Herb and Jamaal, 5/23/06
For everybody’s who’s been waiting since 1971 for Herb and Jamaal’s take on glam rock-inspired androgyny: at long last, your day has arrived. Note cunning use of passive voice in punchline, maintaining the mystery for all of us, for some mysterious and unfunny reason.
Marvin, 5/23/06
Marvin has spent the last week and half lingering on a “Marvin’s grandfather has become obsessed with Sudoku” storyline so mind-warpingly boring that it makes Gasoline Alley’s DMV-a-thon look like the car chase scene in the French Connection by comparison. (The game has been referred to as “Yunoklu” throughout; I imagine that the reasons for this are trademark-related, because they certainly can’t be humor-related.) Today’s episode does have a glimmer of interest, however, in that blind panic has turned one (and only one) of Grandpa’s glasses lenses blue.
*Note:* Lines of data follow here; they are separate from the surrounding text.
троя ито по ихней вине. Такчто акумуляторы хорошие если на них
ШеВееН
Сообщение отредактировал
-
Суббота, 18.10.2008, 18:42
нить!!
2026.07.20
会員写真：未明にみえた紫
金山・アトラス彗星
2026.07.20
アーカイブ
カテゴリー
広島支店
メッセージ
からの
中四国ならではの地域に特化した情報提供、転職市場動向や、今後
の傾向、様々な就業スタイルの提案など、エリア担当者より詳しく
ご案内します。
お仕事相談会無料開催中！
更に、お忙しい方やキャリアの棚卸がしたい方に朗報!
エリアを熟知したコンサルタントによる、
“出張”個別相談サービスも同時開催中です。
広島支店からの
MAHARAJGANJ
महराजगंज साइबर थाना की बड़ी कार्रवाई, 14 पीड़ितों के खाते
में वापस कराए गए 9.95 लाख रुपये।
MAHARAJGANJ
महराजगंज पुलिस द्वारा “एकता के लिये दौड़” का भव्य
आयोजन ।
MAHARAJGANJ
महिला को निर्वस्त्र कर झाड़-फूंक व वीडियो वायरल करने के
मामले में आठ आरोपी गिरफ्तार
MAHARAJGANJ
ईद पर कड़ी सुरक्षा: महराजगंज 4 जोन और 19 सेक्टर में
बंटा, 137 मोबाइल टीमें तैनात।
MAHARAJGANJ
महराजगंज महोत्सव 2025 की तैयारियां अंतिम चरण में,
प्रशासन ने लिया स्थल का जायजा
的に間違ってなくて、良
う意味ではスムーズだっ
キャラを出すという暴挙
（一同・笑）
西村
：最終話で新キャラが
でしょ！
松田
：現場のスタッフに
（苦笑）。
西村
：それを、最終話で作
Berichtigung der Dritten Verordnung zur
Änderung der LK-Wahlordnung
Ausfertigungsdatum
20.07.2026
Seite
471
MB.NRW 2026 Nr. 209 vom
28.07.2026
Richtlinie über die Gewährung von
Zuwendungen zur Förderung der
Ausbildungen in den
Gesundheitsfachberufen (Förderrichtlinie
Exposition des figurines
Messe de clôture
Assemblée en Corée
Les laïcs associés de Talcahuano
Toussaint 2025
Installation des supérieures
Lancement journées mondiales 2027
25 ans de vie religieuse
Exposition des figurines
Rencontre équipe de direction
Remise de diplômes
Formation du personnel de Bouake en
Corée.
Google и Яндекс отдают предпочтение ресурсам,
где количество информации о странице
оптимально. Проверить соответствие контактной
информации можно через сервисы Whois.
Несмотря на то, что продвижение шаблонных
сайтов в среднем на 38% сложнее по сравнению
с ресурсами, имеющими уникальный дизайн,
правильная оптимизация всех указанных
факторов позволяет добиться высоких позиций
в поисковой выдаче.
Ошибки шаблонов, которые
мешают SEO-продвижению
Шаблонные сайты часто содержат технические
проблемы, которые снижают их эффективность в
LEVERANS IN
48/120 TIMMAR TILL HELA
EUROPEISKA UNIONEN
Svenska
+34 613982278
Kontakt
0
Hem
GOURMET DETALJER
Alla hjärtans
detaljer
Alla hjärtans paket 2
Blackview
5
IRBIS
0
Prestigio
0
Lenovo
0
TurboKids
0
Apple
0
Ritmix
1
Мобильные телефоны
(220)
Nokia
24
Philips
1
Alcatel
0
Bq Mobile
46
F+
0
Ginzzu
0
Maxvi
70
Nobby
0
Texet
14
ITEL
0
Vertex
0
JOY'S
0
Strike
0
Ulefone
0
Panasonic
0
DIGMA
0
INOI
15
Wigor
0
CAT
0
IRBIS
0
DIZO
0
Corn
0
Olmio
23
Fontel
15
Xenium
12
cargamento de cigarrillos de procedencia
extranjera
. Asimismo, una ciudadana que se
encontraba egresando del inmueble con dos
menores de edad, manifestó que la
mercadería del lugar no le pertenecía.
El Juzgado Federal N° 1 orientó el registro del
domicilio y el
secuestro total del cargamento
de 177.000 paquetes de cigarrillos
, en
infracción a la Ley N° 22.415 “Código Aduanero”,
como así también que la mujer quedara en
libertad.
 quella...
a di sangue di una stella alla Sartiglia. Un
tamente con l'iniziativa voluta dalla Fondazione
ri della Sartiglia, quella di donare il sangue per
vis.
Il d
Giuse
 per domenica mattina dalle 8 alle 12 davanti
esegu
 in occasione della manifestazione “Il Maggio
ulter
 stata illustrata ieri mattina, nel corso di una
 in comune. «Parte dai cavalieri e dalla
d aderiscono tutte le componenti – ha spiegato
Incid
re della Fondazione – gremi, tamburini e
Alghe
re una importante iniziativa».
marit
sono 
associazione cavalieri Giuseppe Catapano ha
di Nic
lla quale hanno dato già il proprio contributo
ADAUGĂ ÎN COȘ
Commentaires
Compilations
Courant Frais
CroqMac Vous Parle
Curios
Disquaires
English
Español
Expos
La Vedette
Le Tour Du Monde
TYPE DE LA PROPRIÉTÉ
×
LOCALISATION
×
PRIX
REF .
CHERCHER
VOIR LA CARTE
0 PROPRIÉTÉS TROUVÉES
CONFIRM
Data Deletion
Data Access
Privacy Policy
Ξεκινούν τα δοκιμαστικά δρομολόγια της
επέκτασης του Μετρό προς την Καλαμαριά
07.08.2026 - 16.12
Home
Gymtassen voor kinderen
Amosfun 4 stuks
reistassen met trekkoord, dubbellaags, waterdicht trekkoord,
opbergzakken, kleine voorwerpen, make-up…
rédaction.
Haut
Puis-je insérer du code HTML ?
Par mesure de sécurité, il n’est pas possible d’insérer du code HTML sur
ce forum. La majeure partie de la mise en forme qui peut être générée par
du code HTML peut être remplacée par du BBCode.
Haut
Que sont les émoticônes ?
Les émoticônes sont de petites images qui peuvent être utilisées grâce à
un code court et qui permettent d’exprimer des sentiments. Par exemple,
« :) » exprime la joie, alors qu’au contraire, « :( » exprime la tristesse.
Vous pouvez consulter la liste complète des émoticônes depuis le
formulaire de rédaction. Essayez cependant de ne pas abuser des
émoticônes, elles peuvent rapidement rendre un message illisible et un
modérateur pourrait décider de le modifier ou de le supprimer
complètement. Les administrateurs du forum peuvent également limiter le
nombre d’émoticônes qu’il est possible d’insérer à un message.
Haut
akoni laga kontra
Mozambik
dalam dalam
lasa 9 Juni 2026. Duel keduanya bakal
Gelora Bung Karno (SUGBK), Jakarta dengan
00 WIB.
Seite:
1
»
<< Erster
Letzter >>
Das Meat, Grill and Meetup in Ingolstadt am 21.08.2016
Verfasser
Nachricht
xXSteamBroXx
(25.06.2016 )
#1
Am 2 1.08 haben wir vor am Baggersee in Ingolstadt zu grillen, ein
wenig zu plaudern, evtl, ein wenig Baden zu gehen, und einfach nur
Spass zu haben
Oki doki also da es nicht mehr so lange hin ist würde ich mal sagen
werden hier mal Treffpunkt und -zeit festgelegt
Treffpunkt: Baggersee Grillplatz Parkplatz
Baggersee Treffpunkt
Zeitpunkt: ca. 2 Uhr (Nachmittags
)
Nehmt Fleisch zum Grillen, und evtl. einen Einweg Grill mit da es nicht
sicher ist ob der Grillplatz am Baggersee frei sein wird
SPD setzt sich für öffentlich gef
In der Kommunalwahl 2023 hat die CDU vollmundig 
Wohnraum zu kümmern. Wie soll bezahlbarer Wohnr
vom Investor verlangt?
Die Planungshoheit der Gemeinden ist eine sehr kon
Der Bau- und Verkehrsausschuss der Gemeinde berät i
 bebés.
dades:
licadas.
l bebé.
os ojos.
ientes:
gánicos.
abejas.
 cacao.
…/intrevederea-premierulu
If you can explain this, you’re a better comics-explainer than I.
Momma, 5/23/06
Hmm, there’s some odd quoting going on here: “Show biz” is quoted when Momma says it, but not when Francis does. I wonder what Finger Quotin’ Margo thinks of that?
Damn, girl, that’s cold.
Cockroach update: Another freakishly huge representative of order Blattodea in the cat’s dish this morning, leading to a humiliating repeat of yesterday’s pathetic drama. That’s twice in two days; in the 36 months of the food bowl sitting in that exact spot, it had only happened once before that. Are the roaches getting smarter? Are they plotting to rise up against us? I’m disturbed. Anyone have any bright ideas on roach control?
Dilbert, 10/3/05
This punchline is undeniably funny. However, it just emphasizes a sad and all-too-obvious fact, which is that Scott Adams cannot be bothered to do the kind of detailed drawing work that would really drive home the hirsuteness of the pointy-haired boss’s knuckles. For that kind of loving craftsmanship, we need to turn to Charterstone’s plush leather beanbags:

Even in this low-quality graphic, you can see the layer of lustrous, manly fur that coats Jeff’s forearms. Even his bizarre, gut-and-pelvis extruding posture can’t distract from the fact that Dr. Cory is a charter member of the league of hairy-armed Mary Worth characters. Mary’s libido must be trapped under an ice cap the size of Greenland if she can keep turning away this virile, hairy he-hunk.